Unlike superconducting systems, neutral atom platforms do not require dilution refrigerators operating at millikelvin temperatures. Instead, they rely on laser cooling to reach microkelvin temperatures within ultra-high vacuum environments. This avoids the extensive cryogenic infrastructure required by some other quantum computing approaches.
However, scaling neutral atom systems introduces engineering challenges. As arrays grow larger, maintaining precise laser control and consistent performance across all qubits becomes increasingly difficult. Gate operations are also generally slower than in superconducting systems, partly because atoms may need to be repositioned to enable interactions. Improving speed and reliability at scale remains an active area of development, and several approaches have been proposed to address these limitations.
Companies building neutral atom quantum computers include Atom Computing, Pasqal, Infleqtion and QuEra Computing.
The Hardware Landscape
Beyond the principal hardware architectures discussed above, additional approaches – including quantum dots, topological qubits, and quantum annealing systems – are also under development. Some extend gate-based architectures, while others represent alternative computational models. In most cases, these approaches remain earlier in maturity or are optimized for more specialized use cases.
A central question, however, is whether one hardware model will ultimately dominate.

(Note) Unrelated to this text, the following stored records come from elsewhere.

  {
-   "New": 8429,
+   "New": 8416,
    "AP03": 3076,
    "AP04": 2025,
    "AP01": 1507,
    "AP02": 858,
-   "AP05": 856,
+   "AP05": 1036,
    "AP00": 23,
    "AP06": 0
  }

The presence of several viable hardware strategies introduces complexity for investors and enterprise adopters. In classical computing, things were messy at first too – but eventually everyone standardized around a few main architectures. That standardization made it easier to scale, invest, and build a whole industry around it. Quantum computing might follow the same path – lots of experimentation now, then consolidation around the best approach later.

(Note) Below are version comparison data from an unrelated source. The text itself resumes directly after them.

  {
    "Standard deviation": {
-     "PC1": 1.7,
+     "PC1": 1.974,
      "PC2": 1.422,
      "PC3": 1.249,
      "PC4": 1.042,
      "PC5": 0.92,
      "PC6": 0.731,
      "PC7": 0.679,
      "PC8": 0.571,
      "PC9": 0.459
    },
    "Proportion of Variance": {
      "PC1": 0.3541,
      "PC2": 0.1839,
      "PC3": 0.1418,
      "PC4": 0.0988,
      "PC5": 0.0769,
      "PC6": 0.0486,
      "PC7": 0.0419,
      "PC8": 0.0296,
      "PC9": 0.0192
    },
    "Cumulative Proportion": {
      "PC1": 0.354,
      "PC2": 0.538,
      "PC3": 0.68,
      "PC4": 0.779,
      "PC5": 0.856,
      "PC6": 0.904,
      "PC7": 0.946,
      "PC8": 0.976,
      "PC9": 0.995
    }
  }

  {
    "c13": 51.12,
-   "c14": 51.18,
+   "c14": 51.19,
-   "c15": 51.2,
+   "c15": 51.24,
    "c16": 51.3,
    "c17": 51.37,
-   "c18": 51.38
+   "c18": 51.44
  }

According to a report by TechTarget, Carl Dukatz, global lead of the quantum program at Accenture, suggested that history may point toward eventual consolidation.
“If we look at history, it tells us that there will generally be one that’s selected as the way, the preferred device, simply for the economies of scale,” Dukatz said.

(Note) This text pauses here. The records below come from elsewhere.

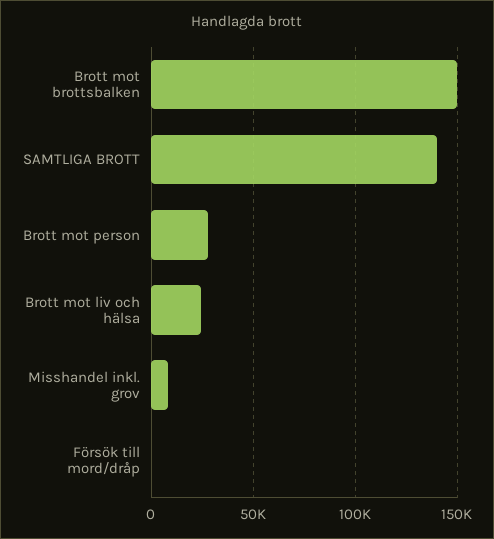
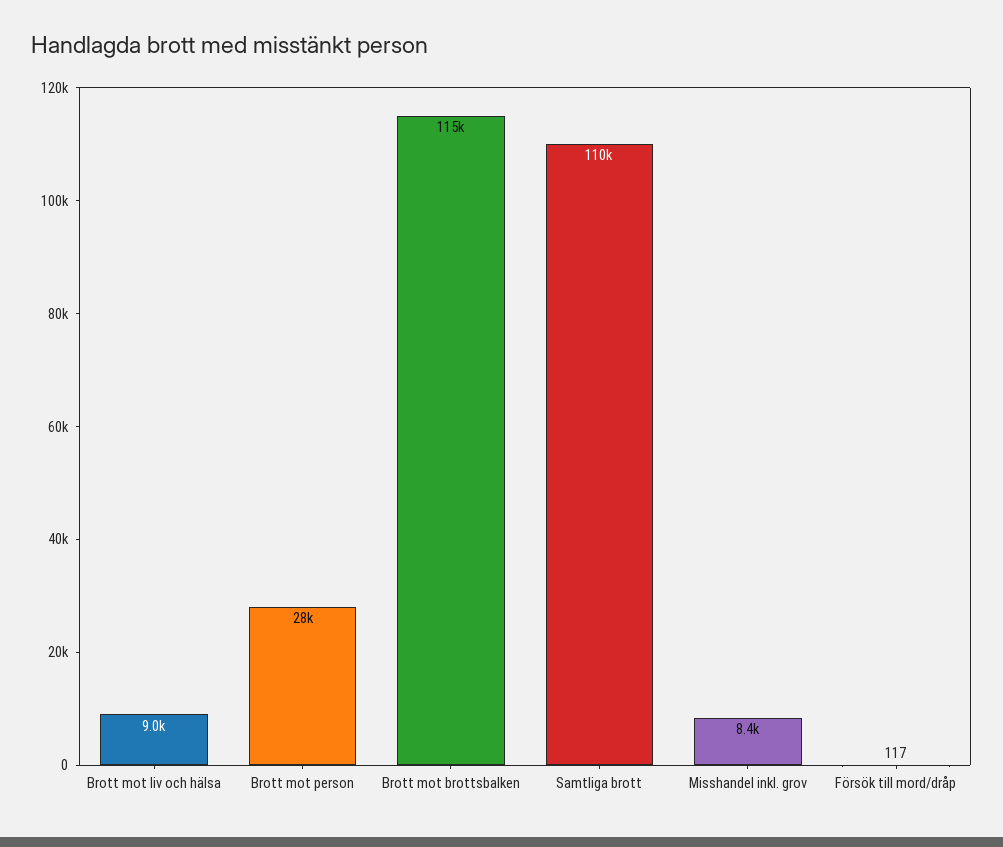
  {
-   "Brott mot brottsbalken": 150000,
+   "Brott mot brottsbalken": 115000,
-   "SAMTLIGA BROTT": 140000,
+   "SAMTLIGA BROTT": 110000,
    "Brott mot person": 28000,
-   "Brott mot liv och hälsa": 25000,
+   "Brott mot liv och hälsa": 9000,
    "Misshandel inkl. grov": 8400,
    "Försök till mord/dråp": 117
  }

That uncertainty is reflected across the ecosystem.
Michael Biercuk, founder and CEO of Q-CTRL, whose firm develops quantum control infrastructure across platforms, offers a similarly measured view.
“Each modality has its own strengths and weaknesses,” he said. “We don’t have a favorite.”
A Practical Perspective
For now, quantum computing remains in a formative stage. Large-scale fault tolerance has not yet been achieved, and engineering maturity varies across platforms. Advancements in error correction, operational reliability, and scalable manufacturing processes are likely to shape long-term outcomes more decisively than theoretical distinctions alone. Leaders seeking to deepen their understanding may consult published roadmaps and technical updates from IBM Quantum, Google Quantum AI, and Quantinuum. Ongoing reporting and industry briefings from The Quantum Insider also provide structured coverage of developments across modalities.